Qui a peur des SIG ?

Confier à une entreprise publique un monopole sur les réseaux thermiques structurants

Le 13 février, à Genève, on vote sur une proposition de loi constitutionnelle défendue par le Conseil d'Etat et le Grand Conseil, confiant au canton, via les Services Industriels, le monopole des grands réseaux de chaleur et de froid ("réseaux thermiques structurants"). Un projet typiquement social-démocrate, en somme. Qui, logiquement, suscite l'opposition des syndicats patronaux et du PLR, alors  même que le monopole proposé ne concerne que les réseaux structurants, pas la production de chaleur ou de froid (une entreprise pourra vendre ses rejets thermiques), ni les réseaux secondaires, que des entreprises privées pourront réaliser.

Un moyen de répondre à l'urgence climatique et environnementale

Le canton de Genève exploite ou construit de grands réseaux thermiques (chaleur ou fraîcheur), comme celui qui exploite la chaleur produite par l'usine d'incinération des Cheneviers ou celui qui fournit chaleur et fraîcheur à partir de l'eau du lac (Genilac), comme aussi celui, projeté, de géothermie exploitant la chaleur du sous-sol. D'ici 2030, le nombre de kilomètres de ces réseaux devrait doubler, et ils devraient assurer 25 % de l'approvisionnement énergétique, soit plus du double qu'actuellement (11 %). Les réseaux à développer pour atteindre cet objectif (pour 1 milliard et demi d'investissements) ont en commun de substituer des énergies renouvelables aux énergies fossiles, et d'être exploités par les Services Industriels (SIG), sans que ceux-ci disposent d'un monopole légal. Le canton veut donc en instituer un, et les SIG pourraient ainsi proposer des tarifs coordonnés pour tout le canton (ces tarifs devront être approuvés par le Conseil d'Etat).

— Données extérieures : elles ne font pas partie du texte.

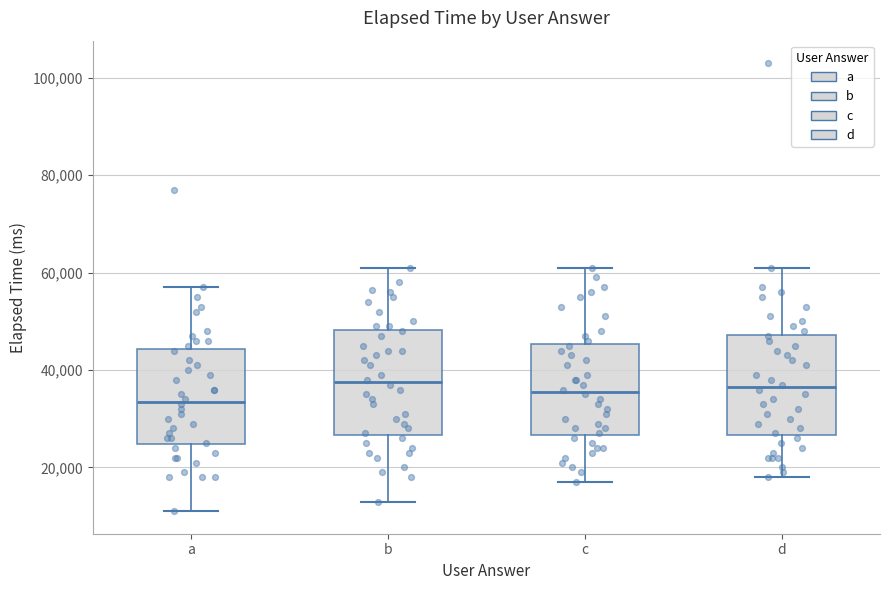

Reading left to right, read every box against the y-axis: the position of its median line, the range the box covers, and the ends of its whiskers. The values are not printed on the chart, so give them approximately, as read against the axis.

a: median 34000, box 24000 to 44000, whiskers 12000 to 58000
b: median 38000, box 26000 to 48000, whiskers 14000 to 62000
c: median 36000, box 26000 to 46000, whiskers 18000 to 62000
d: median 36000, box 26000 to 48000, whiskers 18000 to 62000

Le patronat et le PLR sont opposés à ce monopole partiel accordé aux SIG. Parce que les SIG sont une entreprise publique ? Confier à une entreprise publique la gestion de grands réseaux de distribution d'énergie ou de transports n'est ni chose nouvelle, ni projet révolutionnaire : c'est en 1897 que la Confédération a décidé de racheter les principales compagnies de chemin de fer privées pour constituer un réseau national cohérent. Le début du "socialisme", clamaient les opposants. Qui seront lourdement défaits en votation populaire : par 67,9 % des suffrages, le peuple masculin accepte la création de ce qui deviendra les CFF... A Genève aussi on a fait en 1948 d'une compagnie privée de transports publics, la Compagnie genevoise des tramways électriques (CGTE) fondée en 1899, une entreprise publique par le rachat de la majorité de ses actions par le canton. En 1977 elle deviendra les Transports Publics Genevois, TPG).

Et puis, ce monopole des SIG par la capacité qu'il donne à la collectivité de déterminer l'infrastructure énergétique avec d'autres critères que ceux du profit est aussi un moyen de répondre, très concrètement, sur (et sous) le terrain et pas seulement par des discours, à l'urgence climatique et environnementale. L'investissement public pour la construction du réseau structurant est considérable : quatre milliards, à la charge des SIG, pour contribuer à atteindre une part d'énergie renouvelable de 80 % de l'énergie distribuée dans le canton. Le monopole que la loi proposée au peuple accorde aux SIG sur ce réseau structurant n'est pas une manie idéologique de collectivistes forcenés, c'est un instrument nécessaire pour atteindre cet objectif. L'expression, aussi, d'une volonté politique de l'atteindre, et de s'en donner les moyens. Ce sont ces moyens que l'on refuserait en refusant le monopole partiel que la loi proposée au peuple veut accorder aux SIG.